[WHAT TO WORK ON]
Could you recast every line in the listing below as a JSON list of strings, one string per line, with blank lines left out?

[Page-level text extractions]
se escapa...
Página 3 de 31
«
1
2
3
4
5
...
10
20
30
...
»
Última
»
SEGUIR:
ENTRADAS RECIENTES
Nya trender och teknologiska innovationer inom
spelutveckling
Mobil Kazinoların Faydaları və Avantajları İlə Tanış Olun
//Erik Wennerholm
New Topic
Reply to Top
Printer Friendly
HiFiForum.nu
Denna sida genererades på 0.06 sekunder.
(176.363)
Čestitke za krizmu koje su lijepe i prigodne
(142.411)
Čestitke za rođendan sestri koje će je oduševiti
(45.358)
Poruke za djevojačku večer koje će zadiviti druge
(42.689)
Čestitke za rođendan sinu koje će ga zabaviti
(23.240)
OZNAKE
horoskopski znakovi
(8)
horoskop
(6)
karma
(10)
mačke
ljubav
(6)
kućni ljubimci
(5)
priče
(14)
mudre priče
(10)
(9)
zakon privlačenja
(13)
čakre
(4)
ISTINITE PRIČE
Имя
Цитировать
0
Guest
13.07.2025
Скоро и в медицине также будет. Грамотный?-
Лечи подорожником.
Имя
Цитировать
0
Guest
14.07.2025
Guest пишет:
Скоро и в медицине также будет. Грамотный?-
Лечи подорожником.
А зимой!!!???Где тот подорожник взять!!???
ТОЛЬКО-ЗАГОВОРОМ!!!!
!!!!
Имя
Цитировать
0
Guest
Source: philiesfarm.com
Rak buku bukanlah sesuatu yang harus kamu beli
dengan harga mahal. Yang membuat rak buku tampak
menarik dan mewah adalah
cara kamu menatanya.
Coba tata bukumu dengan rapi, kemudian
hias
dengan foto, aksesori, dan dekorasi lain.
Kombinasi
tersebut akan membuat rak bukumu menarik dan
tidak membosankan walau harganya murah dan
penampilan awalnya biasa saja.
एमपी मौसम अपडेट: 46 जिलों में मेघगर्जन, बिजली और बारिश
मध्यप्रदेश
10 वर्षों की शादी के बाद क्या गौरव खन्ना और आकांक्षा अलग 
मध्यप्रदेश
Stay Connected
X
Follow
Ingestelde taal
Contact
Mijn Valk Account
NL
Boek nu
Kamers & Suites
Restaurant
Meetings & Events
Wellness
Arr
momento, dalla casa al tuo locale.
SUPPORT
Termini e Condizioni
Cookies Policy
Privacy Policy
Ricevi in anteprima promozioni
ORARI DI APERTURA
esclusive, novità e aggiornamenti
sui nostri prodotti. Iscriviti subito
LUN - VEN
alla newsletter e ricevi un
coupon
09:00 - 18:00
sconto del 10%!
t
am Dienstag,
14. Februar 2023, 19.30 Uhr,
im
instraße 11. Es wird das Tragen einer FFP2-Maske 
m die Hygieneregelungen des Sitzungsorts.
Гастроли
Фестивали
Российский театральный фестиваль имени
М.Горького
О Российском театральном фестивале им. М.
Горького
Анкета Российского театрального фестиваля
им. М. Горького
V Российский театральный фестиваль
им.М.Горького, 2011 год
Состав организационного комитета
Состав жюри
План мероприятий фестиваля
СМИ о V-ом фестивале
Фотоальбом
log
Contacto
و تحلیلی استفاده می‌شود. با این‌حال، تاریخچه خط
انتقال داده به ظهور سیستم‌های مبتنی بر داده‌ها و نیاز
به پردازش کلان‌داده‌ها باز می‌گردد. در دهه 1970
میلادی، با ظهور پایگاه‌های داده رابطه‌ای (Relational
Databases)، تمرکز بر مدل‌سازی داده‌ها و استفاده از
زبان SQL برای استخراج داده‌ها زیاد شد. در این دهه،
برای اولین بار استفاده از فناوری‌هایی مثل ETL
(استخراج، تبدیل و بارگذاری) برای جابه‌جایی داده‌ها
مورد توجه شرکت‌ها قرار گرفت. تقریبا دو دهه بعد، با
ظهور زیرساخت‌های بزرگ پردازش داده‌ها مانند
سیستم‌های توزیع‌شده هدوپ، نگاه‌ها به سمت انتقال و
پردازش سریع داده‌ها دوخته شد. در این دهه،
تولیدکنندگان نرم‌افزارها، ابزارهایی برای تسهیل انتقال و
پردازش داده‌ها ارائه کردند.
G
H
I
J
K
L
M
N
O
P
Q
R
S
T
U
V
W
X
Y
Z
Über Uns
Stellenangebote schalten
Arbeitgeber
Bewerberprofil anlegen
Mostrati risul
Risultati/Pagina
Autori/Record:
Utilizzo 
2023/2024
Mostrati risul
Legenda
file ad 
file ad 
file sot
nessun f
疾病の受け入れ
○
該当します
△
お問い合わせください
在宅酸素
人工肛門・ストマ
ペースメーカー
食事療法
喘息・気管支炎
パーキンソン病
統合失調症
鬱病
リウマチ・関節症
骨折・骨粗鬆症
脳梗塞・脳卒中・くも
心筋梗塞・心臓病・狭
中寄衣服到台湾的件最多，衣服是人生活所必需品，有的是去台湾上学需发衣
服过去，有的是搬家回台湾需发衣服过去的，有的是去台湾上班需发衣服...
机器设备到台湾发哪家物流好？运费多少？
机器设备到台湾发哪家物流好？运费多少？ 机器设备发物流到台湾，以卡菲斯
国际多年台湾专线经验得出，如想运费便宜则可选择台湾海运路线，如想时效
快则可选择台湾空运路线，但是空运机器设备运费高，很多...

[EXERCISE RESPONSE]
[
  "se escapa...",
  "Página 3 de 31",
  "«",
  "1",
  "2",
  "3",
  "4",
  "5",
  "...",
  "10",
  "20",
  "30",
  "...",
  "»",
  "Última",
  "»",
  "SEGUIR:",
  "ENTRADAS RECIENTES",
  "Nya trender och teknologiska innovationer inom",
  "spelutveckling",
  "Mobil Kazinoların Faydaları və Avantajları İlə Tanış Olun",
  "//Erik Wennerholm",
  "New Topic",
  "Reply to Top",
  "Printer Friendly",
  "HiFiForum.nu",
  "Denna sida genererades på 0.06 sekunder.",
  "(176.363)",
  "Čestitke za krizmu koje su lijepe i prigodne",
  "(142.411)",
  "Čestitke za rođendan sestri koje će je oduševiti",
  "(45.358)",
  "Poruke za djevojačku večer koje će zadiviti druge",
  "(42.689)",
  "Čestitke za rođendan sinu koje će ga zabaviti",
  "(23.240)",
  "OZNAKE",
  "horoskopski znakovi",
  "(8)",
  "horoskop",
  "(6)",
  "karma",
  "(10)",
  "mačke",
  "ljubav",
  "(6)",
  "kućni ljubimci",
  "(5)",
  "priče",
  "(14)",
  "mudre priče",
  "(10)",
  "(9)",
  "zakon privlačenja",
  "(13)",
  "čakre",
  "(4)",
  "ISTINITE PRIČE",
  "Имя",
  "Цитировать",
  "0",
  "Guest",
  "13.07.2025",
  "Скоро и в медицине также будет. Грамотный?-",
  "Лечи подорожником.",
  "Имя",
  "Цитировать",
  "0",
  "Guest",
  "14.07.2025",
  "Guest пишет:",
  "Скоро и в медицине также будет. Грамотный?-",
  "Лечи подорожником.",
  "А зимой!!!???Где тот подорожник взять!!???",
  "ТОЛЬКО-ЗАГОВОРОМ!!!!",
  "!!!!",
  "Имя",
  "Цитировать",
  "0",
  "Guest",
  "Source: philiesfarm.com",
  "Rak buku bukanlah sesuatu yang harus kamu beli",
  "dengan harga mahal. Yang membuat rak buku tampak",
  "menarik dan mewah adalah",
  "cara kamu menatanya.",
  "Coba tata bukumu dengan rapi, kemudian",
  "hias",
  "dengan foto, aksesori, dan dekorasi lain.",
  "Kombinasi",
  "tersebut akan membuat rak bukumu menarik dan",
  "tidak membosankan walau harganya murah dan",
  "penampilan awalnya biasa saja.",
  "एमपी मौसम अपडेट: 46 जिलों में मेघगर्जन, बिजली और बारिश",
  "मध्यप्रदेश",
  "10 वर्षों की शादी के बाद क्या गौरव खन्ना और आकांक्षा अलग ",
  "मध्यप्रदेश",
  "Stay Connected",
  "X",
  "Follow",
  "Ingestelde taal",
  "Contact",
  "Mijn Valk Account",
  "NL",
  "Boek nu",
  "Kamers & Suites",
  "Restaurant",
  "Meetings & Events",
  "Wellness",
  "Arr",
  "momento, dalla casa al tuo locale.",
  "SUPPORT",
  "Termini e Condizioni",
  "Cookies Policy",
  "Privacy Policy",
  "Ricevi in anteprima promozioni",
  "ORARI DI APERTURA",
  "esclusive, novità e aggiornamenti",
  "sui nostri prodotti. Iscriviti subito",
  "LUN - VEN",
  "alla newsletter e ricevi un",
  "coupon",
  "09:00 - 18:00",
  "sconto del 10%!",
  "t",
  "am Dienstag,",
  "14. Februar 2023, 19.30 Uhr,",
  "im",
  "instraße 11. Es wird das Tragen einer FFP2-Maske ",
  "m die Hygieneregelungen des Sitzungsorts.",
  "Гастроли",
  "Фестивали",
  "Российский театральный фестиваль имени",
  "М.Горького",
  "О Российском театральном фестивале им. М.",
  "Горького",
  "Анкета Российского театрального фестиваля",
  "им. М. Горького",
  "V Российский театральный фестиваль",
  "им.М.Горького, 2011 год",
  "Состав организационного комитета",
  "Состав жюри",
  "План мероприятий фестиваля",
  "СМИ о V-ом фестивале",
  "Фотоальбом",
  "log",
  "Contacto",
  "و تحلیلی استفاده می‌شود. با این‌حال، تاریخچه خط",
  "انتقال داده به ظهور سیستم‌های مبتنی بر داده‌ها و نیاز",
  "به پردازش کلان‌داده‌ها باز می‌گردد. در دهه 1970",
  "میلادی، با ظهور پایگاه‌های داده رابطه‌ای (Relational",
  "Databases)، تمرکز بر مدل‌سازی داده‌ها و استفاده از",
  "زبان SQL برای استخراج داده‌ها زیاد شد. در این دهه،",
  "برای اولین بار استفاده از فناوری‌هایی مثل ETL",
  "(استخراج، تبدیل و بارگذاری) برای جابه‌جایی داده‌ها",
  "مورد توجه شرکت‌ها قرار گرفت. تقریبا دو دهه بعد، با",
  "ظهور زیرساخت‌های بزرگ پردازش داده‌ها مانند",
  "سیستم‌های توزیع‌شده هدوپ، نگاه‌ها به سمت انتقال و",
  "پردازش سریع داده‌ها دوخته شد. در این دهه،",
  "تولیدکنندگان نرم‌افزارها، ابزارهایی برای تسهیل انتقال و",
  "پردازش داده‌ها ارائه کردند.",
  "G",
  "H",
  "I",
  "J",
  "K",
  "L",
  "M",
  "N",
  "O",
  "P",
  "Q",
  "R",
  "S",
  "T",
  "U",
  "V",
  "W",
  "X",
  "Y",
  "Z",
  "Über Uns",
  "Stellenangebote schalten",
  "Arbeitgeber",
  "Bewerberprofil anlegen",
  "Mostrati risul",
  "Risultati/Pagina",
  "Autori/Record:",
  "Utilizzo ",
  "2023/2024",
  "Mostrati risul",
  "Legenda",
  "file ad ",
  "file ad ",
  "file sot",
  "nessun f",
  "疾病の受け入れ",
  "○",
  "該当します",
  "△",
  "お問い合わせください",
  "在宅酸素",
  "人工肛門・ストマ",
  "ペースメーカー",
  "食事療法",
  "喘息・気管支炎",
  "パーキンソン病",
  "統合失調症",
  "鬱病",
  "リウマチ・関節症",
  "骨折・骨粗鬆症",
  "脳梗塞・脳卒中・くも",
  "心筋梗塞・心臓病・狭",
  "中寄衣服到台湾的件最多，衣服是人生活所必需品，有的是去台湾上学需发衣",
  "服过去，有的是搬家回台湾需发衣服过去的，有的是去台湾上班需发衣服...",
  "机器设备到台湾发哪家物流好？运费多少？",
  "机器设备到台湾发哪家物流好？运费多少？ 机器设备发物流到台湾，以卡菲斯",
  "国际多年台湾专线经验得出，如想运费便宜则可选择台湾海运路线，如想时效",
  "快则可选择台湾空运路线，但是空运机器设备运费高，很多..."
]